Page-level text extractions
=== Begin Enclosure ===

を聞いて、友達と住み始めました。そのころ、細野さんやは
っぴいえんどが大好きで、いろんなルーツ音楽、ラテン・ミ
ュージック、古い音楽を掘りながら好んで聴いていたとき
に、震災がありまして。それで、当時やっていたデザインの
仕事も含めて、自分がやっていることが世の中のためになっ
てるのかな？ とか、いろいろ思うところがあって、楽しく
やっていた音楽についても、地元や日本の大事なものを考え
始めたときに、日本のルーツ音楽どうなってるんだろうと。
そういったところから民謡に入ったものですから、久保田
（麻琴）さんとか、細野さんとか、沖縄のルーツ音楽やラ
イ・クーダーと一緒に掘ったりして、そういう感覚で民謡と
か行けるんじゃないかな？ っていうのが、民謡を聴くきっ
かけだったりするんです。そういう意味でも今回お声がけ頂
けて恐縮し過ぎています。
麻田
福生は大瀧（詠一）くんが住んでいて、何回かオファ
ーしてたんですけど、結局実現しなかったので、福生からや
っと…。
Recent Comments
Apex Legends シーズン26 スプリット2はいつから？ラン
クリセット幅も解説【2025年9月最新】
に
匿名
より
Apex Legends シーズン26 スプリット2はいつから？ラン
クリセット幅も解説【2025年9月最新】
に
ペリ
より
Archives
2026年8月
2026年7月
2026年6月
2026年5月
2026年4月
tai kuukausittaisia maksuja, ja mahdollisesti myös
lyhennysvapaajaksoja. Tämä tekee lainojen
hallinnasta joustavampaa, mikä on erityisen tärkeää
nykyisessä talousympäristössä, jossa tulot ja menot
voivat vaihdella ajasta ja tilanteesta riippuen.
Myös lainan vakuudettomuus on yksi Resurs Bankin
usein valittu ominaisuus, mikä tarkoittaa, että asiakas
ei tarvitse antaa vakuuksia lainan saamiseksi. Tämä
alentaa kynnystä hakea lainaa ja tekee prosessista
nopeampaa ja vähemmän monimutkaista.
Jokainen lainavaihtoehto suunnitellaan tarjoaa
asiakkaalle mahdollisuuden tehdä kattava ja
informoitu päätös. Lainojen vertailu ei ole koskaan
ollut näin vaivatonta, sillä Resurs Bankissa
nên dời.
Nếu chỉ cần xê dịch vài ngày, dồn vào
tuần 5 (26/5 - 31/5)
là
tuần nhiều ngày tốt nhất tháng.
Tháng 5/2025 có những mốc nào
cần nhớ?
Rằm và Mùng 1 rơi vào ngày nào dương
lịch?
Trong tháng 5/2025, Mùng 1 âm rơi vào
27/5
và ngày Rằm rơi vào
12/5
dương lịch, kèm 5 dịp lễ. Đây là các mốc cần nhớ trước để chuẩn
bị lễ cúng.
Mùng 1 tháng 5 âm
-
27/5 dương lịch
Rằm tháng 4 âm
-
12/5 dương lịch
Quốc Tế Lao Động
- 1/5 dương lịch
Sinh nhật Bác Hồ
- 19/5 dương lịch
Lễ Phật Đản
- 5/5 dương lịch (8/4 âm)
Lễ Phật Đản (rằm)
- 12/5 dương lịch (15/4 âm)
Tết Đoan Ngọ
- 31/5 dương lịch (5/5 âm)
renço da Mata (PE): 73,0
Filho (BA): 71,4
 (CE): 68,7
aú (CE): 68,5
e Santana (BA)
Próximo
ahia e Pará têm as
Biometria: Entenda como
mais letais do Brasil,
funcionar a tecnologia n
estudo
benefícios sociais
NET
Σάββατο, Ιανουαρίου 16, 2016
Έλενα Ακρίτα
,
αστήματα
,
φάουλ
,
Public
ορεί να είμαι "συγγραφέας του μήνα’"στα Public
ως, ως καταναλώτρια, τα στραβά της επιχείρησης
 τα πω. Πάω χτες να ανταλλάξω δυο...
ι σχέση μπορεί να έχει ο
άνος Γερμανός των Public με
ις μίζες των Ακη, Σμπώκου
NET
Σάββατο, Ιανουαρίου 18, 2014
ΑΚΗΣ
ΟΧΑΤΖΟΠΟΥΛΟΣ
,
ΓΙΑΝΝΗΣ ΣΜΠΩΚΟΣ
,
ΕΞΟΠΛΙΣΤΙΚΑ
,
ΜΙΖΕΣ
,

=== End Enclosure ===

Exercise objective: Show each line in the rows above that contains the word "Resurs".

Reply:
Myös lainan vakuudettomuus on yksi Resurs Bankin
ollut näin vaivatonta, sillä Resurs Bankissa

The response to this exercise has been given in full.